More of what I’ve been reading and listening to in the last few months.

  • In Cold Blood by Truman Capote – This is the classic of the “true crime” genre. Capote tells the story of a family who is murdered by two men whose ultimate goal is robbery. Along the way, we learn about the victims’ and the murderers’ lives and families as well as some of the criminology of the day. Fascinating and well-written. A+
  • The Sex Slave Murders by R. Barri Flowers – Another true crime novel. And the name is more lurid than the book. This is the story of a couple who committed serial murders because of the husband sexual compulsions. Interesting story about how a girl who grew up with “everything” in an upper middle class family with doting parents got ensnared by a man who apparently had no moral compass. I listened on audiobook. A-
  • Facing the Wind by Julie Salamon – This is the story of a man who had everything, a loving wife, three kids, and a good job. But, he lost his job and took over the day to day care of his disabled son and was overcome by severe depression and, in a fit of psychotic depression, killed his family but was unable to complete his own suicide. This is a fascinating look at the background of this man’s life, particularly life surrounding his disabled son, the situation surrounding the killing and the aftermath, and his attempt to put his life back together after he got out of the mental hospital. The book was really pretty good, but the narration got rather sing-songy. B
  • The Good Rat by Jimmy Breslin – This story of the Mafia felt rather disjointed to me. He appeared to be stringing together many narratives about the Mafia along the backbone of the  confession of a major organized crime figure (i.e. the Good Rat). I enjoyed listening to it, but the wandering nature of it made me a little disoriented at times. B
  • The Innocent Man by John Grisham – This is a true story by John Grisham about a man who was convicted for a crime he did not commit. Grisham is detailed without being dull. In the end, the protagonist, who spends time on death row, is exonerated with the help of DNA evidence and the Innocence Project. It’s a sobering look at what can happen to innocent people when law enforcement doesn’t step back to be objective. A+
  • A Death in Belmont by Sebastian Junger – In this story, the primary crime is the murder of a woman in Belmont, a suburb of Boston, right around the time that  the Boston Strangler was terrorizing the city. In fact, this murder might have been categorized as one of his except that it was “solved” so quickly despite the fact that the man never confessed and was convicted on circumstantial evidence.

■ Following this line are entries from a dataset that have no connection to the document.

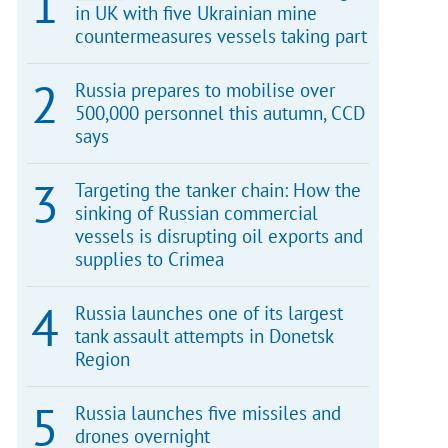
in UK with five Ukrainian mine
countermeasures vessels taking part
Russia prepares to mobilise over
500,000 personnel this autumn, CCD
says
Targeting the tanker chain: How the
sinking of Russian commercial
vessels is disrupting oil exports and
supplies to Crimea
Russia launches one of its largest
tank assault attempts in Donetsk
Region
Russia launches five missiles and
drones overnight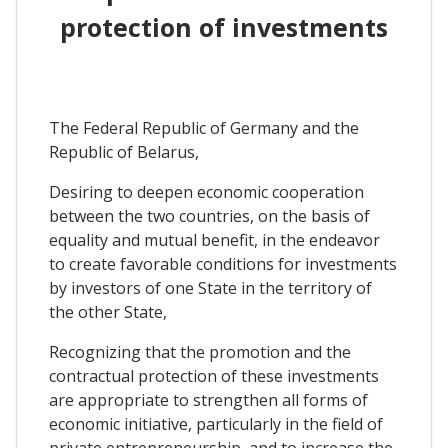
protection of investments
The Federal Republic of Germany and the
Republic of Belarus,
Desiring to deepen economic cooperation
between the two countries, on the basis of
equality and mutual benefit, in the endeavor
to create favorable conditions for investments
by investors of one State in the territory of
the other State,
Recognizing that the promotion and the
contractual protection of these investments
are appropriate to strengthen all forms of
economic initiative, particularly in the field of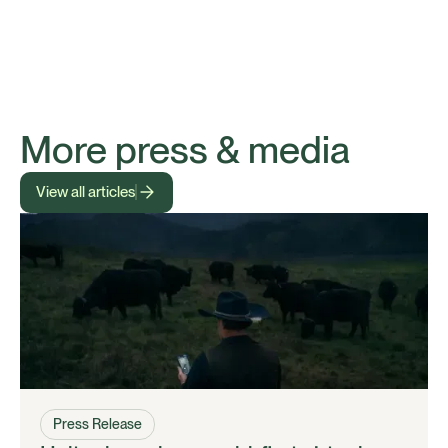
More press & media
View all articles
Press Release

The author grew up a few blocks from this crime scene and one of the day laborers who worked on his house confessed to being the Boston Strangler. He wrote this book with scenes from his home renovation, the stranglings, and the Belmont murder case, weaving them in a cohesive story. Very Interesting book. A
  • The Bling Ring by Nancy Jo Sales – This book is a combination of the story of the Bling Ring, the teenagers who broke into celebrities’ houses to steal things, and analyses of the culture that allowed such a Ring to flourish. It’s an enlightening book with lots of insights into youth and celebrity culture. A

What have you been reading? I’m always up for suggestions!